神経芽細胞腫におけるグローバルなMYCN転写因子結合分析は、DNA高メチル化の異なるEボックスモチーフおよび領域との関連を明らかにしています

背景：交感神経系の前駆細胞に由来する癌である神経芽細胞腫は、小児がん関連する死亡の主な原因です。この疾患における臨床転帰不良の最も重要な予後指標は、発癌性転写因子のメンバーであるMyCNのゲノム増幅です。 方法論：MYCN増幅/非増幅された細胞株と条件付きノックダウン細胞株を使用して、マイクロアレイ（CHIP-CHIP）にMyCNクロマチン免疫沈降を適用して、すべての注釈付きプロモーター領域内のMyCN結合部位の分布を決定しました。 結論：一貫して陽性のMYCN結合部位内でのEボックス使用の評価により、CATGTGモチーフの優位性が明らかになり（P <0.0016）、MYCN増幅状態の追加のモチーフCattTG、CatCTG、CAACTGが大幅に濃縮されました。
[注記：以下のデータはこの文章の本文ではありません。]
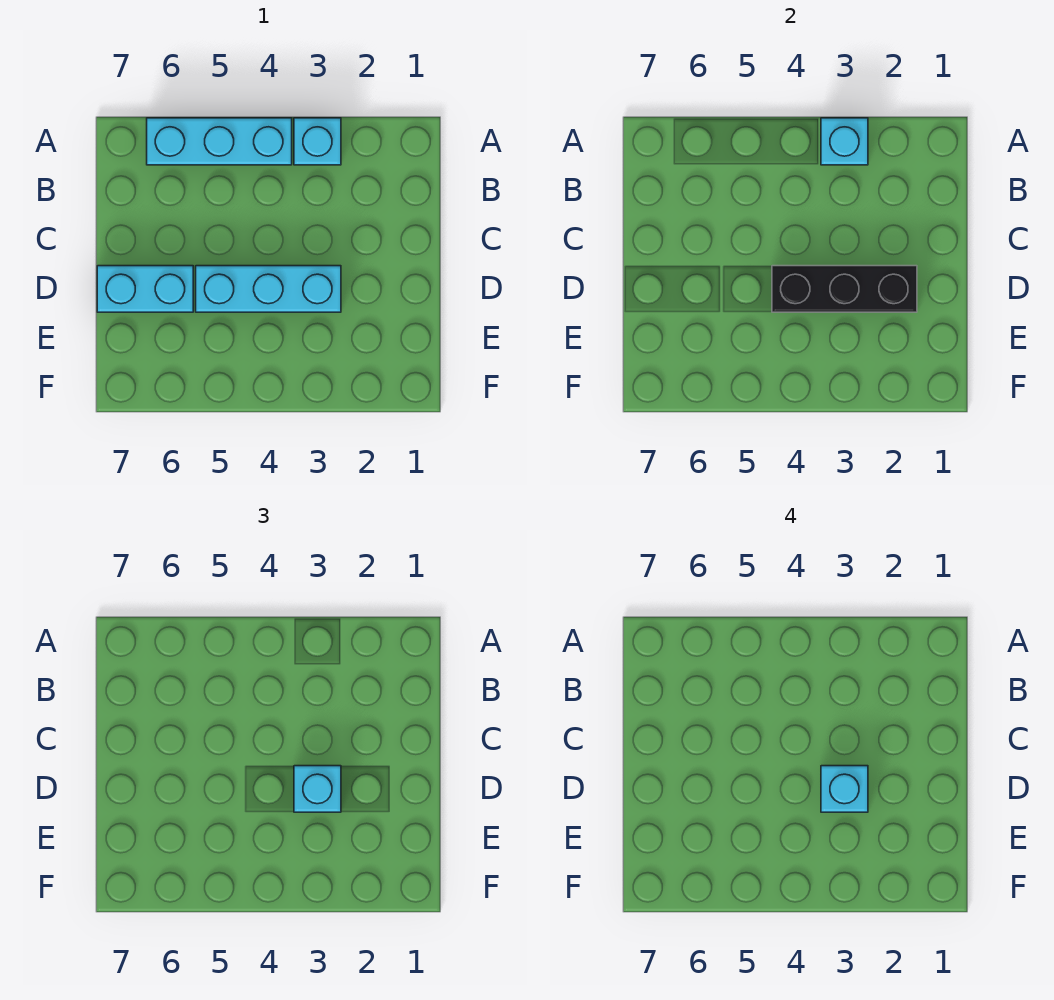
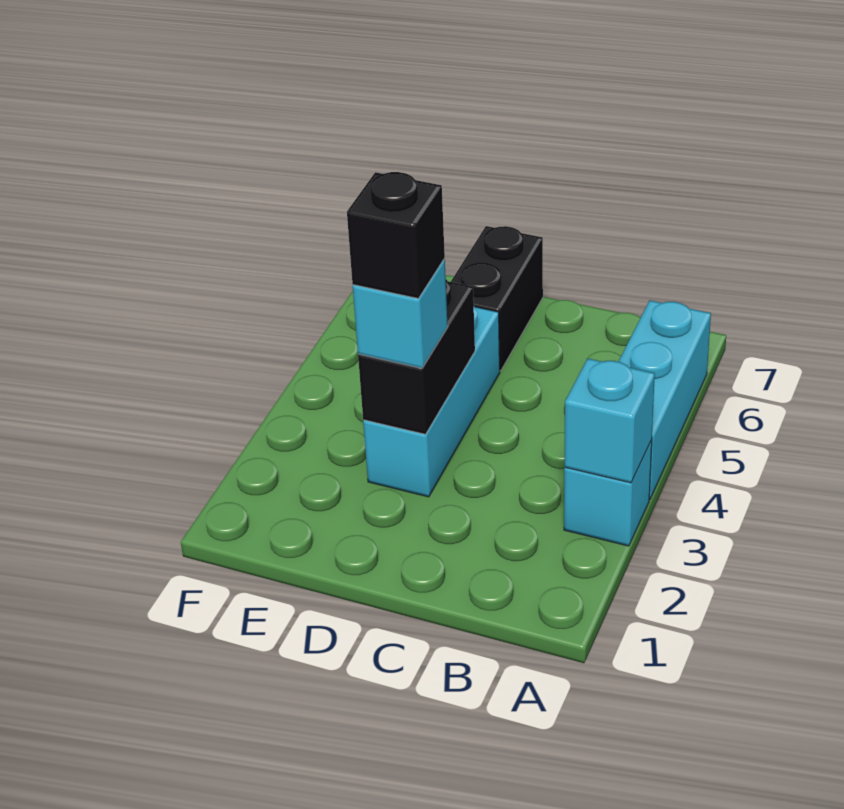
black 1x3 brick [772,266,917,312] -> black 1x2 brick [358,280,475,434]
cyan 1x1 brick [821,766,868,812] -> black 1x1 brick [347,172,445,298]
cyan 1x2 brick [97,266,193,312] -> black 1x2 brick [451,226,543,371]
MYCNを過剰発現する細胞株の場合、遺伝子オントロジー分析により、DNAヘリカーゼやmRNA転写調節を含む多数の分子機能基のプロモーター領域でのMyCNの結合の濃縮が明らかになりました。他のゲノム特徴に関するMyCN結合を評価するために、メチル化DNA免疫沈降（MEDIP）を使用して、注釈付きのすべてのCPG島とプロモーター配列のメチル化状態を決定しました。MyCNチップチップとMEDIPデータの統合により、MYCN結合とDNA高メチル化の間に非常に有意な正の相関が明らかになりました。この関連は、hemizgous喪失の領域でも検出され、観察された関連が同じホモログで発生することを示しています。要約すると、これらの発見は、MyCN結合が古典的なCACGTG E-Boxモチーフとは対照的にCATGTGでより一般的に発生すること、およびMYCNの過剰発現に関連する疾患は、神経芽細胞腫における追加の弱い親和性Eボックスモチーフに異常な結合につながることを示唆しています。MYCN結合とDNAハイパーメチル化の共局在は、MyCNの二重の役割、つまり個々の遺伝子の活性に影響する古典的な転写因子の二重の役割と、グローバルなクロマチン構造のメディエーターの役割をさらに支持します。

BACKGROUND: Neuroblastoma, a cancer derived from precursor cells of the sympathetic nervous system, is a major cause of childhood cancer related deaths. The single most important prognostic indicator of poor clinical outcome in this disease is genomic amplification of MYCN, a member of a family of oncogenic transcription factors. METHODOLOGY: We applied MYCN chromatin immunoprecipitation to microarrays (ChIP-chip) using MYCN amplified/non-amplified cell lines as well as a conditional knockdown cell line to determine the distribution of MYCN binding sites within all annotated promoter regions. CONCLUSION: Assessment of E-box usage within consistently positive MYCN binding sites revealed a predominance for the CATGTG motif (p<0.0016), with significant enrichment of additional motifs CATTTG, CATCTG, CAACTG in the MYCN amplified state. For cell lines over-expressing MYCN, gene ontology analysis revealed enrichment for the binding of MYCN at promoter regions of numerous molecular functional groups including DNA helicases and mRNA transcriptional regulation. In order to evaluate MYCN binding with respect to other genomic features, we determined the methylation status of all annotated CpG islands and promoter sequences using methylated DNA immunoprecipitation (MeDIP). The integration of MYCN ChIP-chip and MeDIP data revealed a highly significant positive correlation between MYCN binding and DNA hypermethylation. This association was also detected in regions of hemizygous loss, indicating that the observed association occurs on the same homologue. In summary, these findings suggest that MYCN binding occurs more commonly at CATGTG as opposed to the classic CACGTG E-box motif, and that disease associated over expression of MYCN leads to aberrant binding to additional weaker affinity E-box motifs in neuroblastoma. The co-localization of MYCN binding and DNA hypermethylation further supports the dual role of MYCN, namely that of a classical transcription factor affecting the activity of individual genes, and that of a mediator of global chromatin structure.